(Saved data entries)

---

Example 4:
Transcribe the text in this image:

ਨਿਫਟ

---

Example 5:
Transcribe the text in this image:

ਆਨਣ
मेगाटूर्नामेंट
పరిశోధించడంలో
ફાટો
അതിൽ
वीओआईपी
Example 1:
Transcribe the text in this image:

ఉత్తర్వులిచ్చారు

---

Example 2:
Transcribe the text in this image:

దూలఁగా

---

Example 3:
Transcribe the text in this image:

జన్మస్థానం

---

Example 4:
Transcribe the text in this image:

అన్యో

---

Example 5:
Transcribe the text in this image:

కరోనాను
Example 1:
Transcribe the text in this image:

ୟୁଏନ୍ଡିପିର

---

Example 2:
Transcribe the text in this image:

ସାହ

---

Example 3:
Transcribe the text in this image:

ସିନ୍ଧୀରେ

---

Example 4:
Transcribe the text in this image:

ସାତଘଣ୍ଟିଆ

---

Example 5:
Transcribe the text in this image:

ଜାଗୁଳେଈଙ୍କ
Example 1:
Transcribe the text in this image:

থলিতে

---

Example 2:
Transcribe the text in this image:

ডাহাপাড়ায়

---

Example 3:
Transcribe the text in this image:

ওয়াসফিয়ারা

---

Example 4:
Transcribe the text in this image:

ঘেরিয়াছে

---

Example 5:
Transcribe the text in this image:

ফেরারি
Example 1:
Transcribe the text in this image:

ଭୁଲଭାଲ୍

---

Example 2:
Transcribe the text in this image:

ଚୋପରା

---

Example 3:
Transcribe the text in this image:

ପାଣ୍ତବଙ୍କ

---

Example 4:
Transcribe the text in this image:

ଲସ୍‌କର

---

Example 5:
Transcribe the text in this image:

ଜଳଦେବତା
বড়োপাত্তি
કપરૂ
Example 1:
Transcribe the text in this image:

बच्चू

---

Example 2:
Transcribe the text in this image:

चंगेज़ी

◆ WHAT THE TASK ASKS ◆
An exact copy of every record above is needed. Write it out word for word.

◆ SOLVED PROBLEM ◆
---

Example 4:
Transcribe the text in this image:

ਨਿਫਟ

---

Example 5:
Transcribe the text in this image:

ਆਨਣ
मेगाटूर्नामेंट
పరిశోధించడంలో
ફાટો
അതിൽ
वीओआईपी
Example 1:
Transcribe the text in this image:

ఉత్తర్వులిచ్చారు

---

Example 2:
Transcribe the text in this image:

దూలఁగా

---

Example 3:
Transcribe the text in this image:

జన్మస్థానం

---

Example 4:
Transcribe the text in this image:

అన్యో

---

Example 5:
Transcribe the text in this image:

కరోనాను
Example 1:
Transcribe the text in this image:

ୟୁଏନ୍ଡିପିର

---

Example 2:
Transcribe the text in this image:

ସାହ

---

Example 3:
Transcribe the text in this image:

ସିନ୍ଧୀରେ

---

Example 4:
Transcribe the text in this image:

ସାତଘଣ୍ଟିଆ

---

Example 5:
Transcribe the text in this image:

ଜାଗୁଳେଈଙ୍କ
Example 1:
Transcribe the text in this image:

থলিতে

---

Example 2:
Transcribe the text in this image:

ডাহাপাড়ায়

---

Example 3:
Transcribe the text in this image:

ওয়াসফিয়ারা

---

Example 4:
Transcribe the text in this image:

ঘেরিয়াছে

---

Example 5:
Transcribe the text in this image:

ফেরারি
Example 1:
Transcribe the text in this image:

ଭୁଲଭାଲ୍

---

Example 2:
Transcribe the text in this image:

ଚୋପରା

---

Example 3:
Transcribe the text in this image:

ପାଣ୍ତବଙ୍କ

---

Example 4:
Transcribe the text in this image:

ଲସ୍‌କର

---

Example 5:
Transcribe the text in this image:

ଜଳଦେବତା
বড়োপাত্তি
કપરૂ
Example 1:
Transcribe the text in this image:

बच्चू

---

Example 2:
Transcribe the text in this image:

चंगेज़ी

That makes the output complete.